Rückblick auf das Pariser Wochenende: Arlenis Sosas Pariser Familie

Arlenis Sosa eroberte die Modebranche innerhalb weniger Monate nach ihrem Debüt auf dem Laufsteg von Banana Republic vor weniger als einem Jahr. Seitdem hat sie einen Lancome-Vertrag und eine Reihe von Vogue-Editorials rund um die ...

Arlenis Sosa eroberte die Modebranche innerhalb weniger Monate nach ihrem Debüt auf dem Laufsteg von Banana Republic vor weniger als einem Jahr. Seitdem hat sie einen Lancome-Vertrag und eine Reihe von Vogue-Editorials auf der ganzen Welt an Land gezogen.

Ich habe sie mit ihrer Mutter Backstage im Ungaro getroffen und wir haben über ihren schnellen Aufstieg zum Modestar und die Unterschiede zwischen New York und Paris gesprochen.



Wie läuft die Saison bisher?

Sehr gut! Weißt du, Paris ist nicht so einfach. Es ist sehr unterschiedlich und ich kenne nicht so viele Leute. Außerdem ist es unmöglich, ein Taxi zu bekommen! Aber es ist so schön hier. Jedes Mal, wenn ich hier bin, sage ich mir einfach, wenn es passieren soll, wird es passieren. Ich weiß, dass nicht alle Designer für jedes Mädchen entwerfen, also entspanne ich mich einfach und arbeite mit denen, die mich mögen und die ich mag.

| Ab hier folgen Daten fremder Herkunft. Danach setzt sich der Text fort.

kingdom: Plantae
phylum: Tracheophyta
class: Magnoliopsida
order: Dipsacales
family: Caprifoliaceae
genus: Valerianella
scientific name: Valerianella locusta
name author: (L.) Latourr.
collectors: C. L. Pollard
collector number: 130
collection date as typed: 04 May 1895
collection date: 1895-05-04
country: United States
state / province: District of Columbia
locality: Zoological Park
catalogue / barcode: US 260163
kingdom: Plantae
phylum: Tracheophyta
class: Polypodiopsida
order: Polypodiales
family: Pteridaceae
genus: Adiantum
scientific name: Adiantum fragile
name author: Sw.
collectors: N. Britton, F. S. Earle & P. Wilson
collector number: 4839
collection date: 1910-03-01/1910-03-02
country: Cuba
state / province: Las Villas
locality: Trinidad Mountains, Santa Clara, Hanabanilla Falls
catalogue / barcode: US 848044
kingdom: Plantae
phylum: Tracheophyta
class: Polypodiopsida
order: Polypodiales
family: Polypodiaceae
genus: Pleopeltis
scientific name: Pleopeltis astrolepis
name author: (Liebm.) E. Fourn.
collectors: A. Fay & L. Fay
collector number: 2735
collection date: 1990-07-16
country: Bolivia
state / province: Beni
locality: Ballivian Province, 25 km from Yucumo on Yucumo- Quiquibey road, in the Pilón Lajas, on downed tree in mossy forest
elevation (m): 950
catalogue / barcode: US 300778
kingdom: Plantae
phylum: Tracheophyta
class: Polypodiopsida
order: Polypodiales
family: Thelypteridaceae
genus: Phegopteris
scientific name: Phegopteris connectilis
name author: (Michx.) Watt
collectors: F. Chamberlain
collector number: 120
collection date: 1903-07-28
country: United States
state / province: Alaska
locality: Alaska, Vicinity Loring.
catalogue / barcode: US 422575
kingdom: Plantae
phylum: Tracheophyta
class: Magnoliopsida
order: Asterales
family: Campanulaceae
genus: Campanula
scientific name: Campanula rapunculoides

So wie Esteban Cortazar [Chefdesigner für Ungaro]?

Exakt. Ungaro war meine erste Show überhaupt in Paris, also sind sie wie eine Familie. Das gesamte Personal behandelt die Models so nett, dass es sich persönlich anfühlt. Wenn ich nach Paris käme, um eine Show zu machen, wäre es diese. Und die Kleider sind natürlich schön.

Arbeiten Sie lieber in Paris oder New York?

Weißt du, der Unterschied zwischen den Städten ist sehr ähnlich wie beim Casting. In New York ist alles schnell und geplant und hart. Aber hier in Paris ist es sehr entspannt, sehr ruhig. Ich weiß nie wirklich, was ich tun werde oder wo ich sein muss, bis kurz davor.

Deshalb siehst du so relad aus!

Es macht alles so viel einfacher, wenn Sie relad sind!

Das muss ich die Tage mal ausprobieren.